Apple Patent Watch: Offline iTunes Store Purchases, Proximity-Based Media Transfer Between Devices
In some cases, a user may wish to add new media items to the library, for example from an online media store. When the device is not connected to the store, however, the user may not be able to perform a transaction to purchase new media items, nor download or access the media items from the store. To enable offline purchases of media, the electronic device can store locally for future use one or more recommended media items received from the store when a connection with the store is available. Access to the recommended media items can be restricted, so that the user cannot consume the media items without first purchasing them.The difficult part of this scenario involves getting the content onto the user's device, and Apple's patent addresses several methods, including manual loading of files either from the Internet before going offline or from other storage devices. Alternatively, the user's device could automatically pre-download content based on Genius-like recommendations or other criteria and offer the content for on-device purchase.

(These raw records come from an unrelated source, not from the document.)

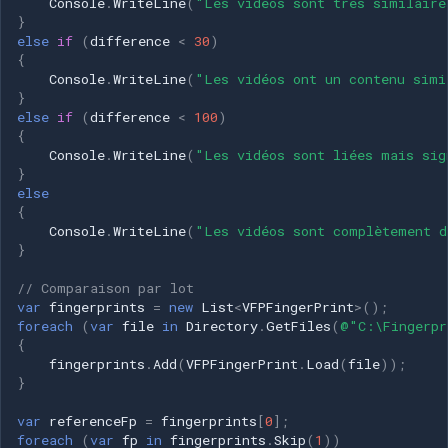
Console
.
WriteLine
(
"Les vidéos sont très similaire
}
else
if
(
difference
<
30
)
{
Console
.
WriteLine
(
"Les vidéos ont un contenu simi
}
else
if
(
difference
<
100
)
{
Console
.
WriteLine
(
"Les vidéos sont liées mais sig
}
else
{
Console
.
WriteLine
(
"Les vidéos sont complètement d
}
// Comparaison par lot
var
fingerprints
=
new
List
<
VFPFingerPrint
>
();
foreach
(
var
file
in
Directory
.
GetFiles
(
@"C:\Fingerpr
{
fingerprints
.
Add
(
VFPFingerPrint
.
Load
(
file
));
}
var
referenceFp
=
fingerprints
[
0
];
foreach
(
var
fp
in
fingerprints
.
Skip
(
1
))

To complete a media item purchase without sending transaction information to the media store, the electronic device can store pre-paid credits locally on the device. The pre-paid credits can be purchased in advance, for example when the device is connected to the store. In response to a user request to purchase a particular recommended media item, the electronic device can deduct the cost of the recommended media item from the locally stored credit, and remove the access restrictions of the device. The amount of credit remaining can be communicated to the store or to a host device (e.g., used to manage the user's media library) when communications become available.
While Wi-Fi hotspots have become increasingly common to allow iPod touch or Wi-Fi iPad owners to connect to the Internet with some level of regularity, it appears that Apple is still interested in exploring ways to allow users to unlock new media content even when not connected to the Internet.

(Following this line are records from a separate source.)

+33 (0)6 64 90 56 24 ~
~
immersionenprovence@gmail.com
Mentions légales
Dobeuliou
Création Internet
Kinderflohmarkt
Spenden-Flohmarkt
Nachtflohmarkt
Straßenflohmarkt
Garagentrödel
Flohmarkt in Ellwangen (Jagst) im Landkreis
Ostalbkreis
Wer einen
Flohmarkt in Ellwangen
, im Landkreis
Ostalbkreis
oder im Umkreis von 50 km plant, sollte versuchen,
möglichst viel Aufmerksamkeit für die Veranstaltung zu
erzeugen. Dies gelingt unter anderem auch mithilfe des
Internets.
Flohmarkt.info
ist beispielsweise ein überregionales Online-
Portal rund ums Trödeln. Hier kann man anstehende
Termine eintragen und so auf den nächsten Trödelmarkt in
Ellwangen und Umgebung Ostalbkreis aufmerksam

The second patent describes a proximity-based method for transferring files between devices, such as a computer and a mobile device. While a number of existing solutions such as Bump and Samsung's S Beam allow for such actions, Apple's patent includes a contextual aspect that allows for very specific transfer scenarios to simplify the user experience.
In one simple example outlined by Apple, a user composing an email on his or her Mac wishes to add an image from their phone. Under the proposed method, the user could select the insertion location in the email, use a contextual menu to invoke an insertion option, bring up the desired image on their phone, and then bring the phone in close proximity to the Mac.
Using a combination of proximity and communication technologies such as Bluetooth, near field communication (NFC) technology, Wi-Fi, and or a webcam, the image could then be automatically and wirelessly transferred to the computer and inserted into the email at the proper location.